Greer, Robert. Blackbird, Farewell. Berkley: Frog Books, 2008.
I took a chance requesting Blackbird, Farewell for the Early Review program. For one thing, I don’t know that much about basketball (the little I do know I learned this season from watching the Celtics win the championship this year). For another, I have never read a CJ Floyd novel. I didn’t want to make comparisons or see how it stacked up against to other CJ Floyd books. None of that really mattered when I got down to the serious reading.
Blackbird, Farewell starts out a little rough. It begins with Shandell “Blackbird” Bird going to make a deposit at a bank. Within 27 pages he is dead. Leading up to his murder Bird is described as “having a problem”, jittery, frustrated, sad, mechanical, dismissive and blank. It seems excessive considering the reader already knows he is to die. The cliches did little to pique my interest as to what was really wrong with Bird or care when he was killed.

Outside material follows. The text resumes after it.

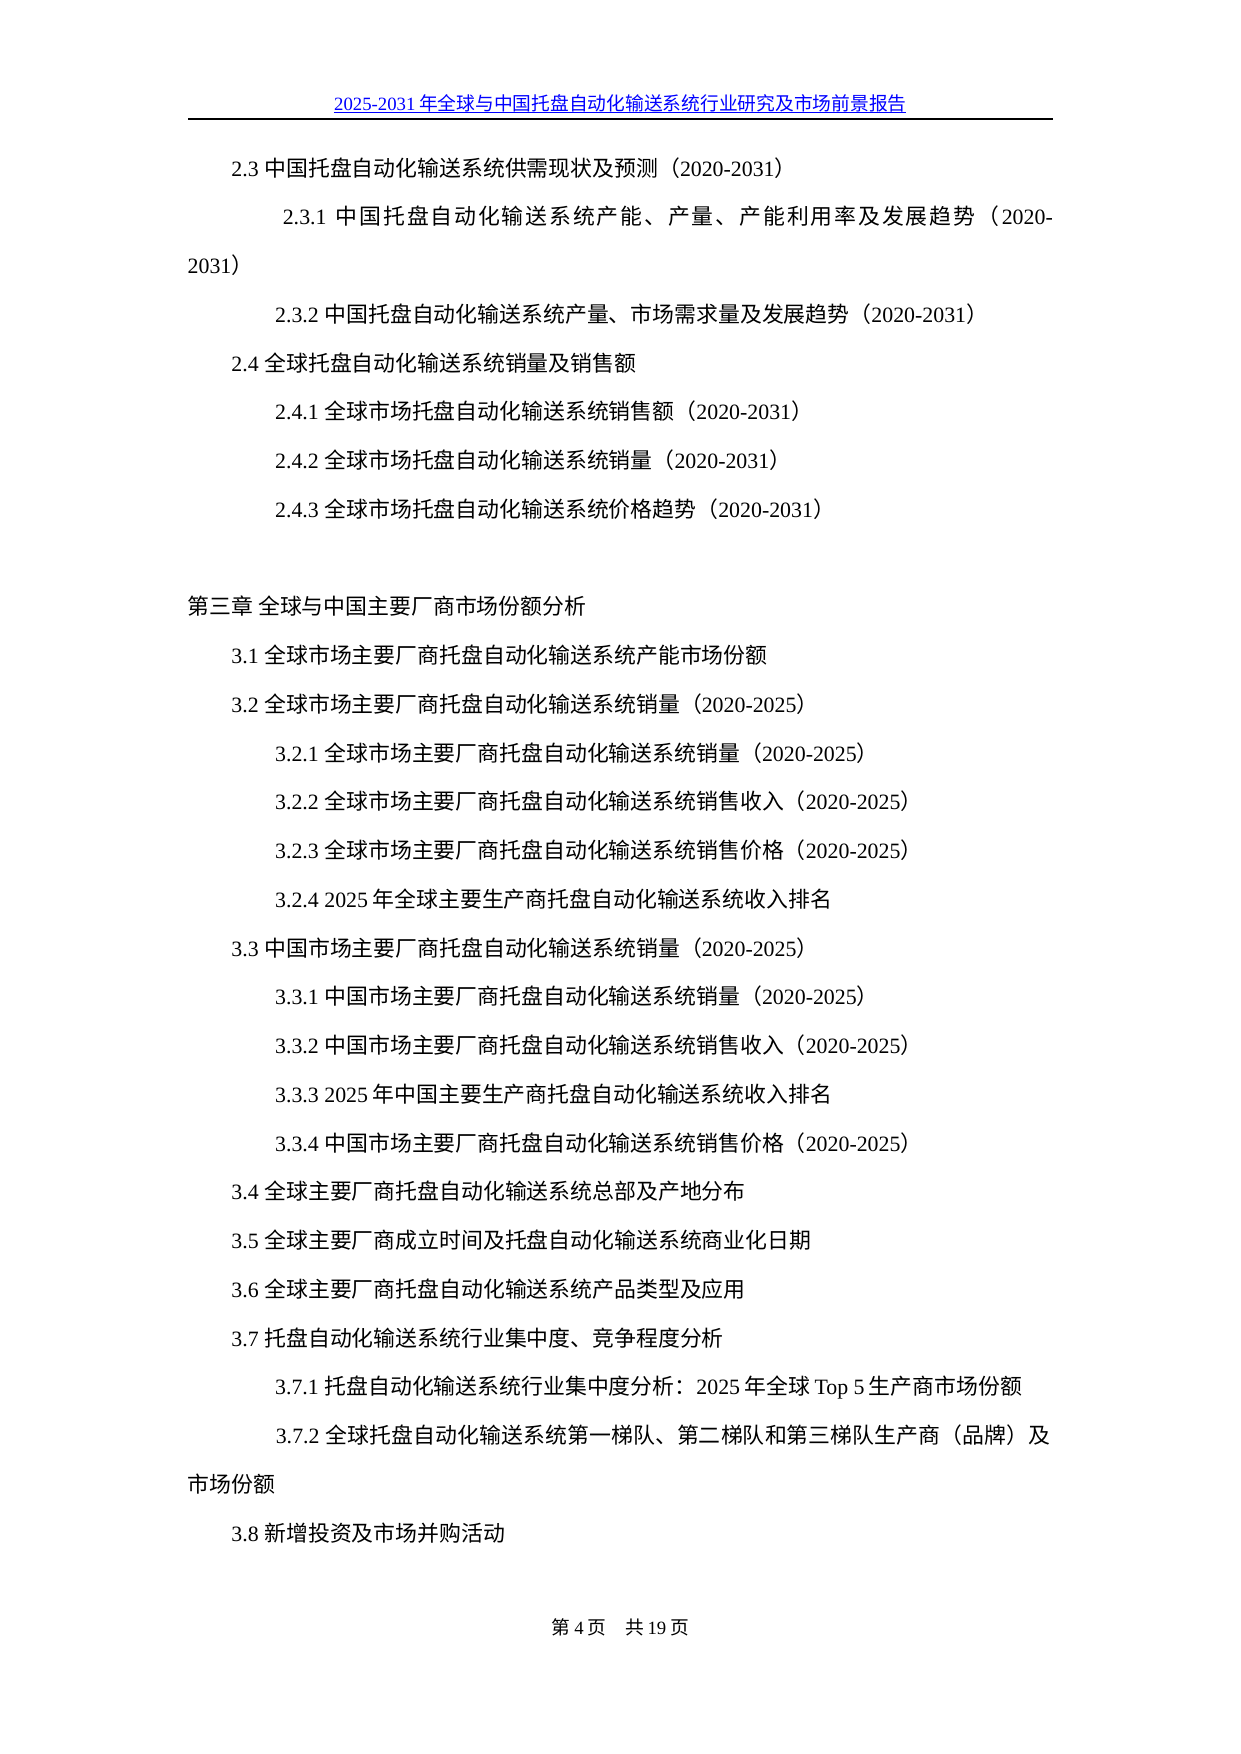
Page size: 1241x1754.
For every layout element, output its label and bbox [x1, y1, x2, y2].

text [187, 150, 1053, 1548]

When Bird’s best friend and college teammate, Damion “Blood” Madrid decides he needs to solve the murder the plot of Blackbird, Farewell picks up. Madrid is the godson of famed CJ Floyd, a Denver, Colorado bail bondsman. While rough around the edges Madrid does a good job tracking down key players in the mystery. Of course he has his beautiful girlfriend, Niki, for a sidekick as well as the mafia, a hitman, and a Persian Gulf war vet (flora Jean Benson, CJ’s partner). Blackbird has enough drama (violence & sex) to make it interesting but not overly stereotypical of murder mysteries. The streets of Denver, as well as surrounding towns of Fort Collins and Boulder serve as an accurate and appealing backdrop for Greer’s mystery to play itself out.
Final thought: If Greer is trying to sell Blackbird, Farewell on the popularity of other CJ Floyd mysteries he shouldn’t. CJ Floyd doesn’t even enter the picture until the final 20 pages of the book. It is misleading to lure readers in by saying CJ Floyd is there to watch Madrid’s back (back cover) when he isn’t even in the book until the very end. Floyd fans are sure to be disappointed. Blackbird, Farewell stands alone a fun read apart from the CJ Floyd series.
Edited to add: If I were Greer’s editor I would have asked him to change Flora Jean’s “gasket popping” comment to something else, especially since not even five pages later a completely differently character is using a very similar gasket phrase.